The Virtual Ummah is an online community facilitated by Talem’s founder, Rachel Branaman. We will welcome a range of special guests from diverse backgrounds who specialize in nonprofit fundraising, marketing, and organizational development. One of our featured guests is Saadia Ahmed, founder of Fluff and Logic, LLP. She is a community and thought leader in Dallas/Fort Worth in addition to being the founder and adviser to numerous nonprofit and community initiatives. Saadia's areas of expertise include event planning, social media optimization, individual major giving, and annual fund development.
When is it?
The small group will meet once a month for 2 hours to discuss key topics and share resources, with plenty of opportunities to ask individual questions and trouble-shoot fundraising in the time of COVID19. In addition to this, members will receive worksheets, strategies, and other documents to help navigate the fundraising landscape of the coming months.
Together, we will look at these initial topics:
Pivoting away from the traditional banquet event model
Finding the most useful virtual fundraising tools like Zoom, Slack, and DonorSearch (prospect research)
Building donor engagement through stewardship and annual campaigns
How much is it?
The first quarter will be beta tested for $100 for three months. Following, membership will be available at $100/month and can be purchased per quarter, with scholarship options to lower economic barriers of entry.
Talem is offering the Virtual Leaders Ummah at cost because we believe educational resources should be accessible to grassroots organizations - many of which are led by Black and POC leaders with limited financial resources for continuing education. We are able to offer these scholarships because we are allocating a portion of our profit from the Healing in Solidarity program.
Introducing Healing in Solidarity
This moment is about the injustices perpetrated on the Black community at the hands of the police and tearing down the American systems that disproportionately harm and kill Black Americans. The global pandemic has overwhelmingly sickened and killed black people, the resulting economic crisis is enacting outsized damage to people of color, and black people are continuing to be killed in their own homes and on their own streets by white violence and police.
Consequently, white communities are asking how they can help. It is an overwhelming proposition –
Where do you start?
How do you move beyond the shame and guilt you are carrying because white people alive today didn’t create racism or choose to live in a white supremacist country?
How do you face reality, give us permission to forgive ourselves, and become better co-conspirators in the movement?
How do you do this work without relying on the free emotional labor and work of Black leaders?

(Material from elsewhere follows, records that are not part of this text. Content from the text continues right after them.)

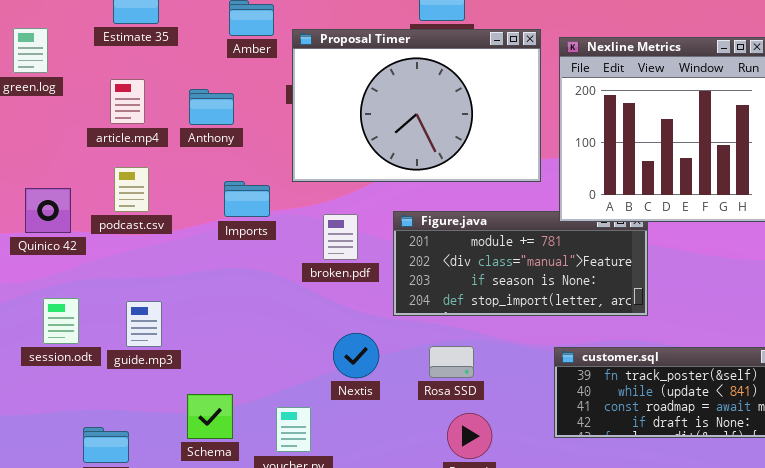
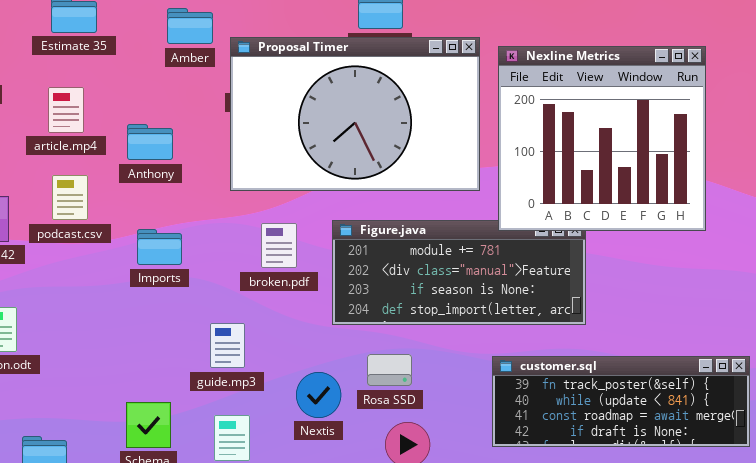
Anthony: [189,89,234,125] -> [127,124,173,160], moved
Imports: [224,181,270,217] -> [137,229,182,265], moved
guide.mp3: [126,301,162,347] -> [210,323,245,368], moved
Nextis: [333,333,379,378] -> [296,372,341,418], moved

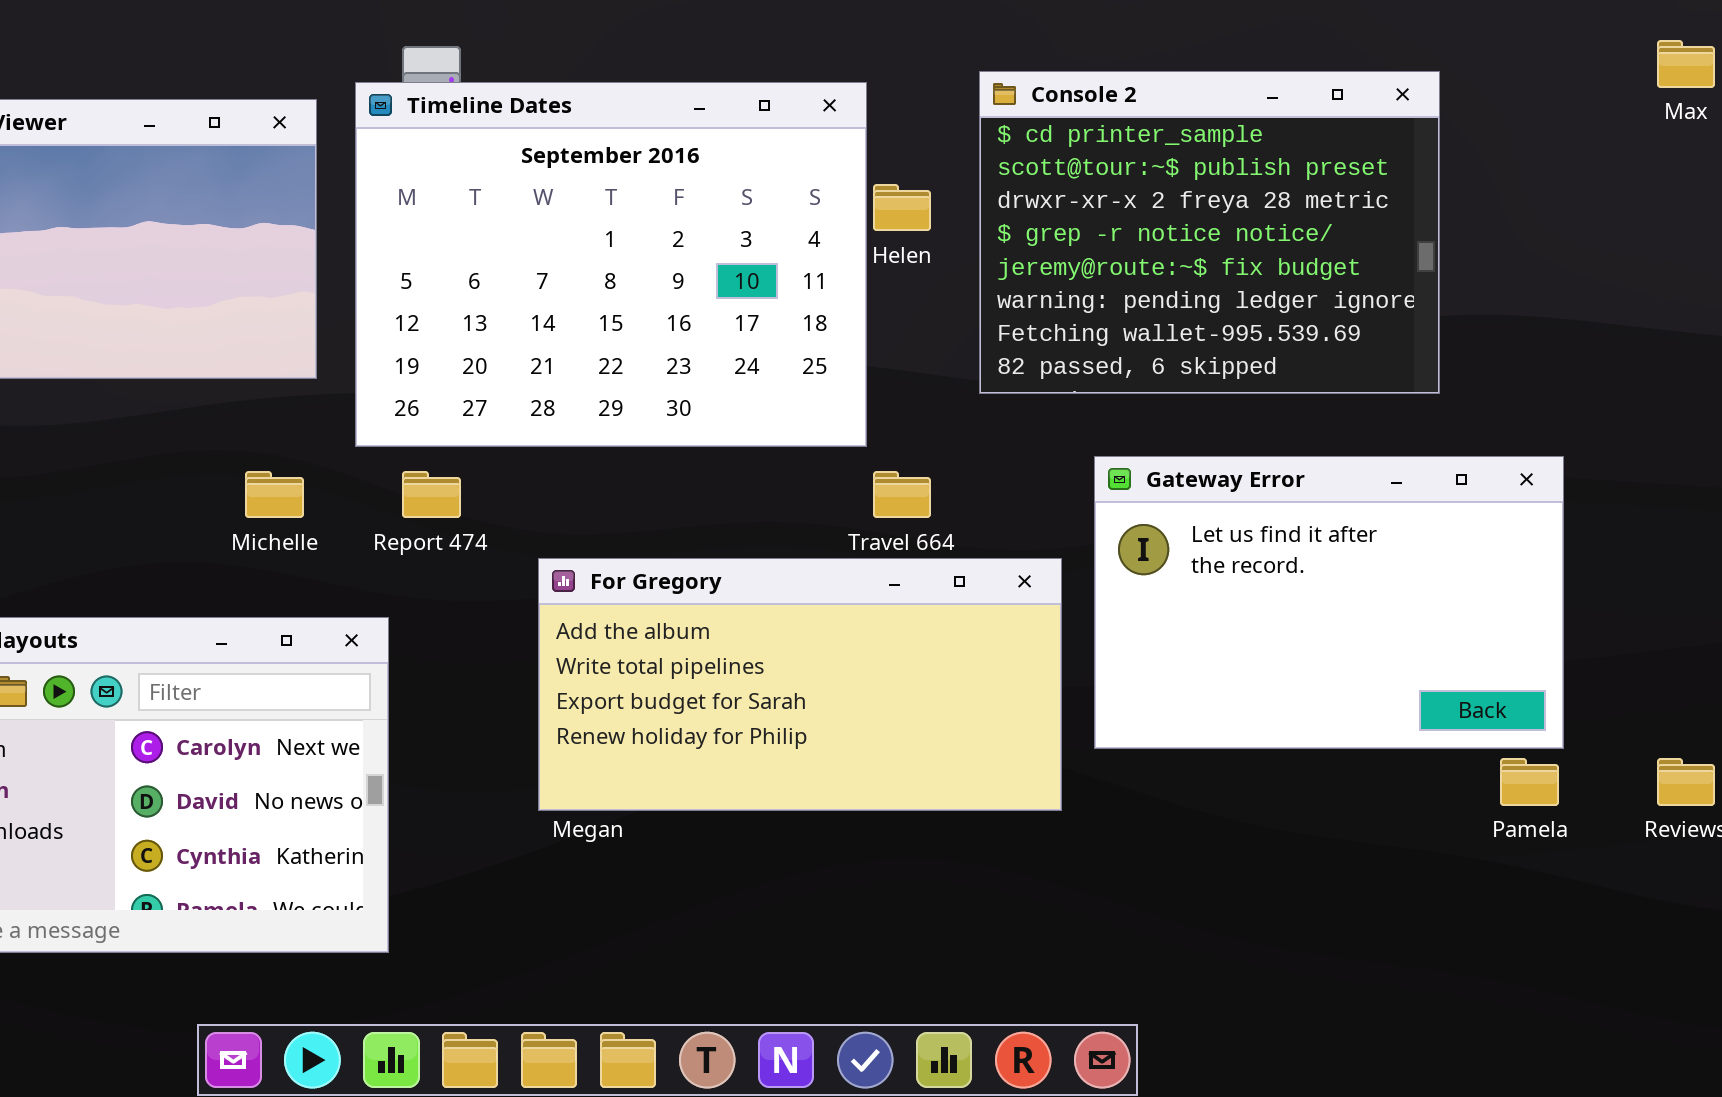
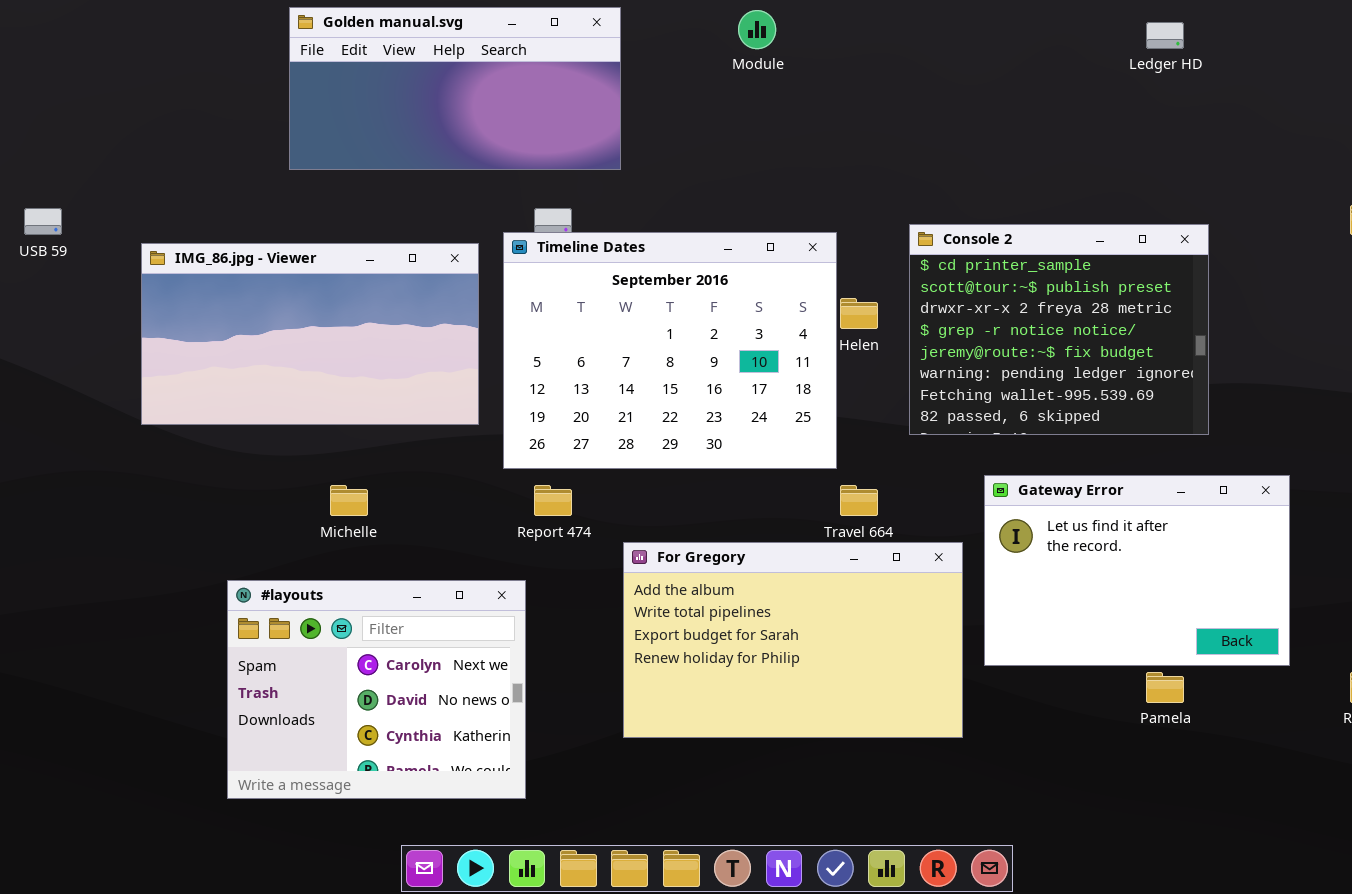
Michelle: [245,471,304,518] -> [330,485,368,516], moved
For Gregory: [538,558,1062,811] -> [623,542,963,738], resized
Pamela: [1500,758,1559,806] -> [1146,672,1184,703], moved

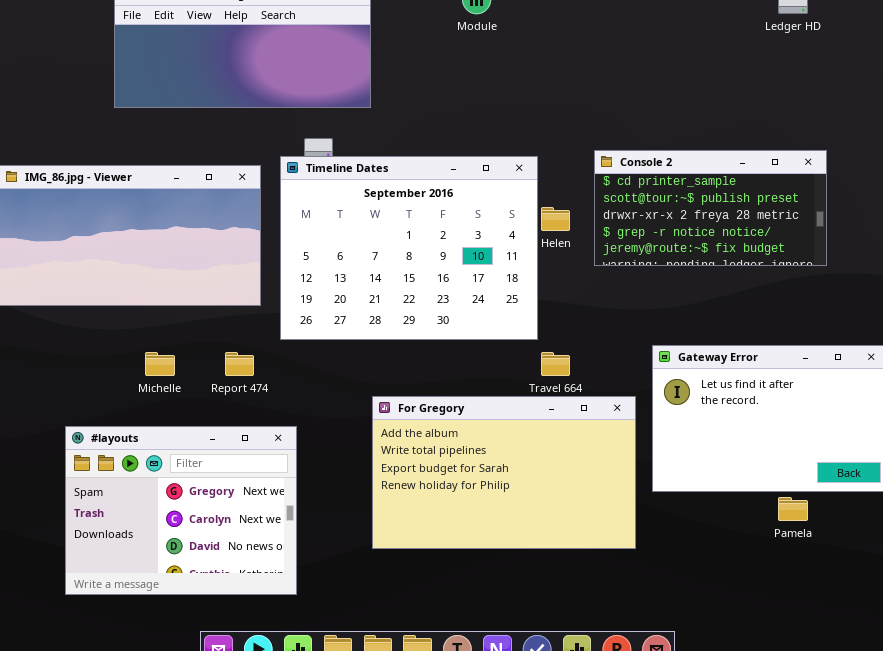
Console 2: [909,224,1209,435] -> [594,150,827,266], resized
Report 474: [534,485,572,516] -> [225,352,254,376], moved
#layouts: [227,580,526,799] -> [65,426,297,595], scrolled up 1 row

What do you do if you make a mistake?
How do you provide emotional outreach to your Black friends and family without centering yourself?
What is it?
This series is for white accomplices who are in leadership positions and are ready to take on the inner work necessary to create systemic change in their places of work and other areas of influence.
This is not a book club - while we may discuss passages from anti-racism texts we intend to move deeper focusing on actionable change within the nonprofit sector including shifting organizational culture, transferring power to communities and leaders of color, and dismantling systems of inequity.
When is it?
This series will include four sessions, each two-hours long, to process your whiteness and use your spaces to create systemic change. This is a sacred and protected space that will be set up as small groups of five participants who will meet once a week for four weeks.
How much does it cost?
The cost of the series is $1,000 and can be paid in two installments of $500.The cost of the series will help underwrite scholarships for the Virtual Leaders Ummah.